Task directions >>
Print the entries that appear below, exactly as written and without their pictures.

*** Opening Source data ***

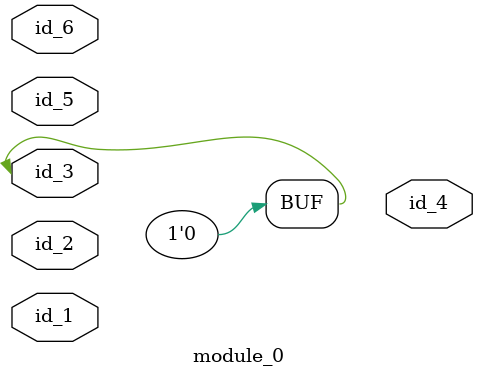
<source format=v>
`timescale 1ps / 1 ps
module module_0 (
    id_1,
    id_2,
    id_3,
    id_4,
    id_5,
    id_6
);
  inout id_6;
  input id_5;
  output id_4;
  inout id_3;
  input id_2;
  inout id_1;
  assign id_3 = 1'b0;
endmodule

</source>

*** Closing Source data ***

Exercise output >>
<source format=v>
`timescale 1ps / 1 ps
module module_0 (
    id_1,
    id_2,
    id_3,
    id_4,
    id_5,
    id_6
);
  inout id_6;
  input id_5;
  output id_4;
  inout id_3;
  input id_2;
  inout id_1;
  assign id_3 = 1'b0;
endmodule

</source>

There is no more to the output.